Collected data:
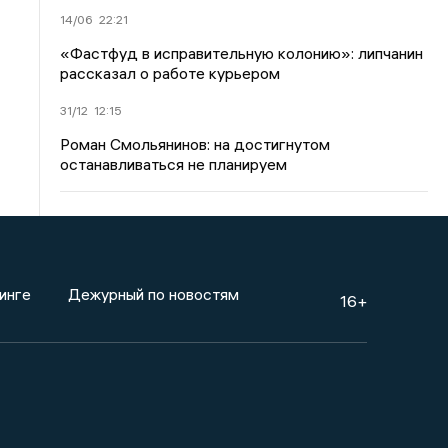
14/06
22:21
«Фастфуд в исправительную колонию»: липчанин
рассказал о работе курьером
31/12
12:15
Роман Смольянинов: на достигнутом
останавливаться не планируем
инге
Дежурный по новостям
16+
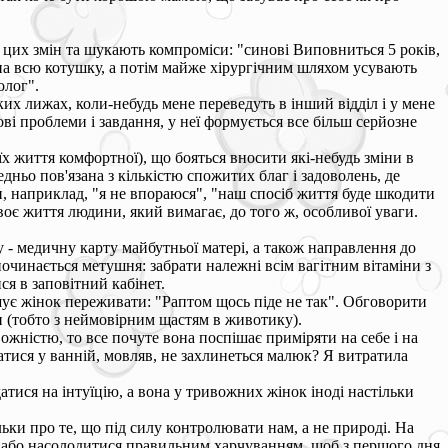
цих змін та шукають компроміси: "синові Виповниться 5 років,
на всю котушку, а потім майже хірургічним шляхом усувають
олог".
их лижах, коли-небудь мене переведуть в інший відділ і у мене
нові проблеми і завдання, у неї формується все більш серйозне
їх життя комфортної), що бояться вносити які-небудь зміни в
едньо пов'язана з кількістю спожитих благ і задоволень, де
 наприклад, "я не впораюся", "наш спосіб життя буде шкодити
воє життя людини, який вимагає, до того ж, особливої уваги.
у - медичну карту майбутньої матері, а також направлення до
і починається метушня: забрати належні всім вагітним вітаміни з
ся в заповітний кабінет.
ушує жінок переживати: "Раптом щось піде не так". Обговорити
и (тобто з неймовірним щастям в животику).
ожністю, то все почуте вона поспішає приміряти на себе і на
атися у ванній, мовляв, не захлинеться малюк? Я витратила
атися на інтуїцію, а вона у тривожних жінок іноді настільки
льки про те, що під силу контролювати нам, а не природі. На
іни або насолодитися правильним харчуванням, щоб з першого дня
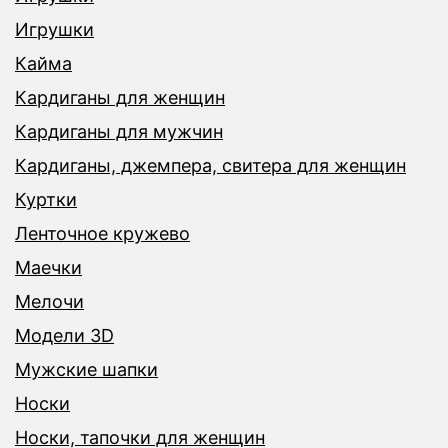
Игрушки
Кайма
Кардиганы для женщин
Кардиганы для мужчин
Кардиганы, джемпера, свитера для женщин
Куртки
Ленточное кружево
Маечки
Мелочи
Модели 3D
Мужские шапки
Носки
Носки, тапочки для женщин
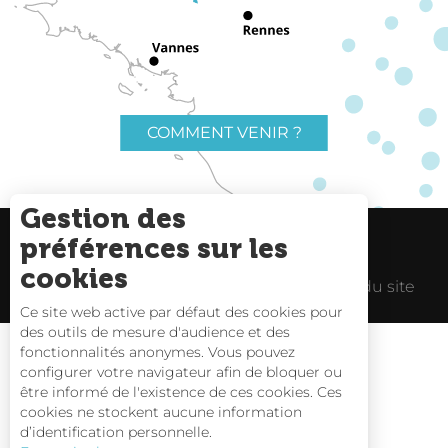
COMMENT VENIR ?
Gestion des
préférences sur les
Charte du voyageur
Liens utiles
cookies
Espace Pro
Mentions Légales
Plan du site
Ce site web active par défaut des cookies pour
des outils de mesure d'audience et des
fonctionnalités anonymes. Vous pouvez
configurer votre navigateur afin de bloquer ou
être informé de l'existence de ces cookies. Ces
Carte interactive
cookies ne stockent aucune information
d’identification personnelle.
Nous contacter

INSTRUCTIONS FOR THE TASK = The entries above are to be retyped exactly, with each picture left out.

REPLY =
14/06
22:21
«Фастфуд в исправительную колонию»: липчанин
рассказал о работе курьером
31/12
12:15
Роман Смольянинов: на достигнутом
останавливаться не планируем
инге
Дежурный по новостям
16+
цих змін та шукають компроміси: "синові Виповниться 5 років,
на всю котушку, а потім майже хірургічним шляхом усувають
олог".
их лижах, коли-небудь мене переведуть в інший відділ і у мене
нові проблеми і завдання, у неї формується все більш серйозне
їх життя комфортної), що бояться вносити які-небудь зміни в
едньо пов'язана з кількістю спожитих благ і задоволень, де
 наприклад, "я не впораюся", "наш спосіб життя буде шкодити
воє життя людини, який вимагає, до того ж, особливої уваги.
у - медичну карту майбутньої матері, а також направлення до
і починається метушня: забрати належні всім вагітним вітаміни з
ся в заповітний кабінет.
ушує жінок переживати: "Раптом щось піде не так". Обговорити
и (тобто з неймовірним щастям в животику).
ожністю, то все почуте вона поспішає приміряти на себе і на
атися у ванній, мовляв, не захлинеться малюк? Я витратила
атися на інтуїцію, а вона у тривожних жінок іноді настільки
льки про те, що під силу контролювати нам, а не природі. На
іни або насолодитися правильним харчуванням, щоб з першого дня
Игрушки
Кайма
Кардиганы для женщин
Кардиганы для мужчин
Кардиганы, джемпера, свитера для женщин
Куртки
Ленточное кружево
Маечки
Мелочи
Модели 3D
Мужские шапки
Носки
Носки, тапочки для женщин
COMMENT VENIR ?
Gestion des
préférences sur les
Charte du voyageur
Liens utiles
cookies
Espace Pro
Mentions Légales
Plan du site
Ce site web active par défaut des cookies pour
des outils de mesure d'audience et des
fonctionnalités anonymes. Vous pouvez
configurer votre navigateur afin de bloquer ou
être informé de l'existence de ces cookies. Ces
Carte interactive
cookies ne stockent aucune information
d’identification personnelle.
Nous contacter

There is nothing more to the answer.